5' cytosine-phospho-guanine island methylation is responsible for p14ARF inactivation and inversely correlates with p53 overexpression in resected non-small cell lung cancer.

PURPOSE AND EXPERIMENTAL DESIGN

The molecular mechanisms by which the p14ARF gene is altered in non-small cell lung cancer (NSCLC) are complex and unclear. Using genetic and epigenetic analyses, we examined various molecular alterations including the loss of protein and mRNA expression, and 5'CpG hypermethylation, allelic imbalance, and mutation of the p14ARF gene in a series of 102 NSCLC samples, in parallel with clinicopathological and prognostic analyses. To clarify the biological significance of p14ARF alterations, its relationship with p16INK4a and p53 alterations was also examined.

RESULTS

We found that 34% of NSCLC patients had aberrant P14ARF protein expression, which was more frequent in adenocarcinomas (AD; 44%) than in squamous cell carcinomas (22%; P = 0.024).
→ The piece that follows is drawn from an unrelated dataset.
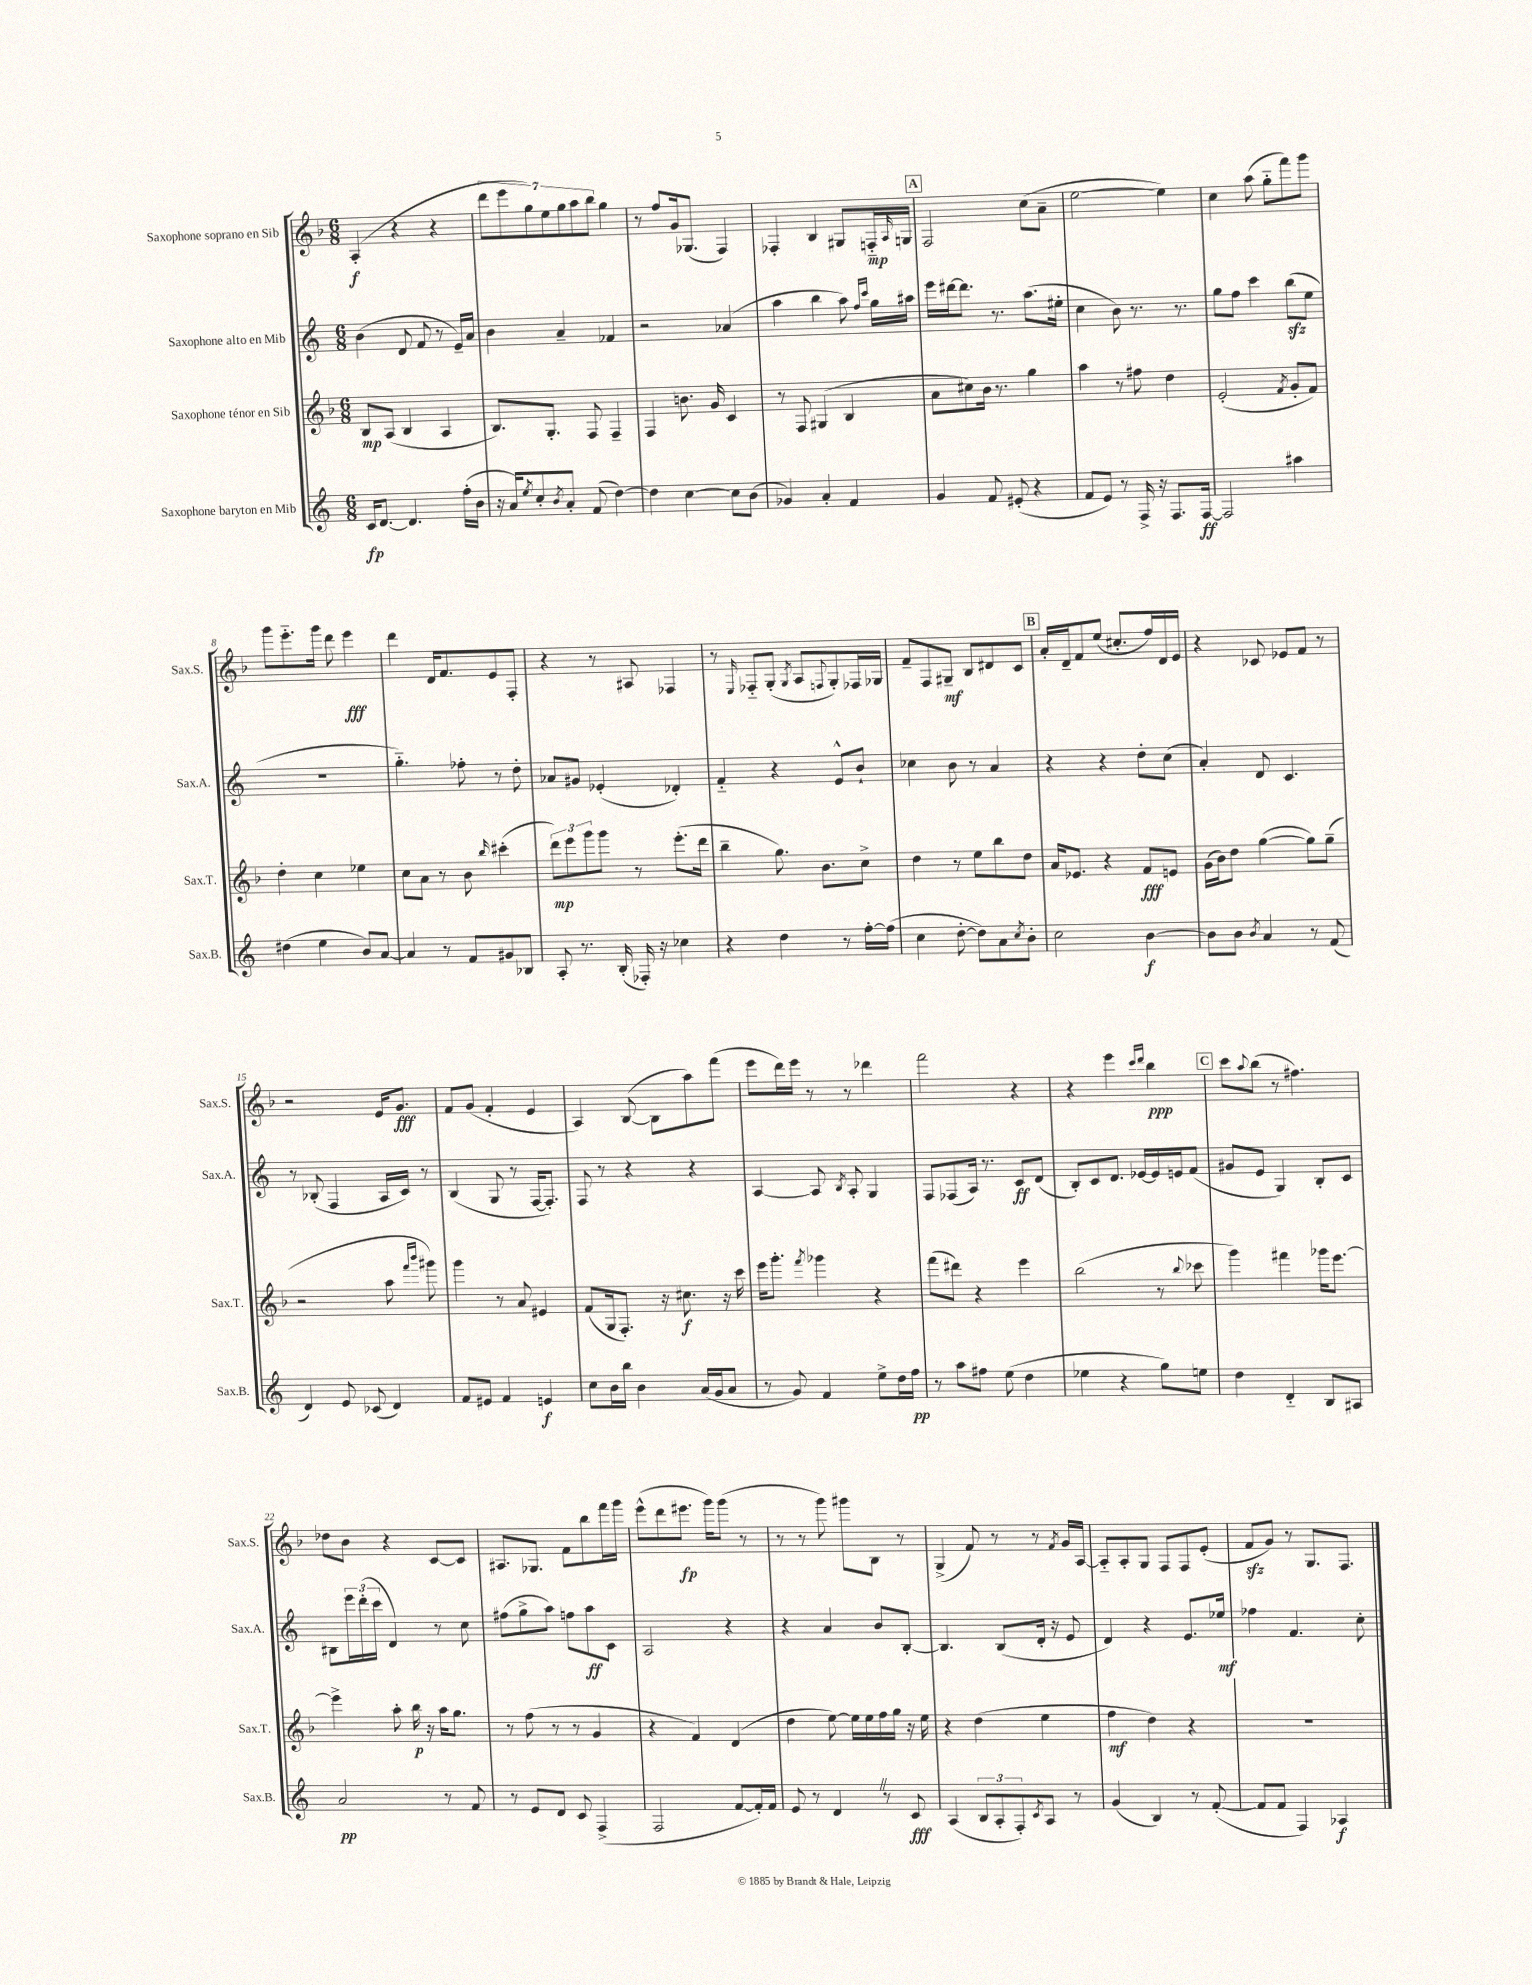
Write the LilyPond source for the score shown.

A high concordance was observed between alterations in protein and mRNA expression and 5'CpG hypermethylation (P </= 0.001). The p14ARF hypermethylation inversely correlated with P53 overexpression (P = 0.001). This mutually exclusive relationship for alteration between p14ARF and p53 was also supported by a worse prognosis of AD patients with positive P14ARF expression (P = 0.01) and of AD patients with P53 overexpression (P = 0.006). Our data also indicated that hemizygous/homozygous deletion and mutation in the p14ARF gene occurred at 26%, 9%, and 0%, respectively, of microdissected NSCLCs.

CONCLUSIONS

Our data suggest that p14ARF 5'CpG hypermethylation is the predominant mechanism involved in the aberrant expression of the p14ARF gene. In addition, p14ARF 5'CpG hypermethylation occurs inversely to P53 overexpression.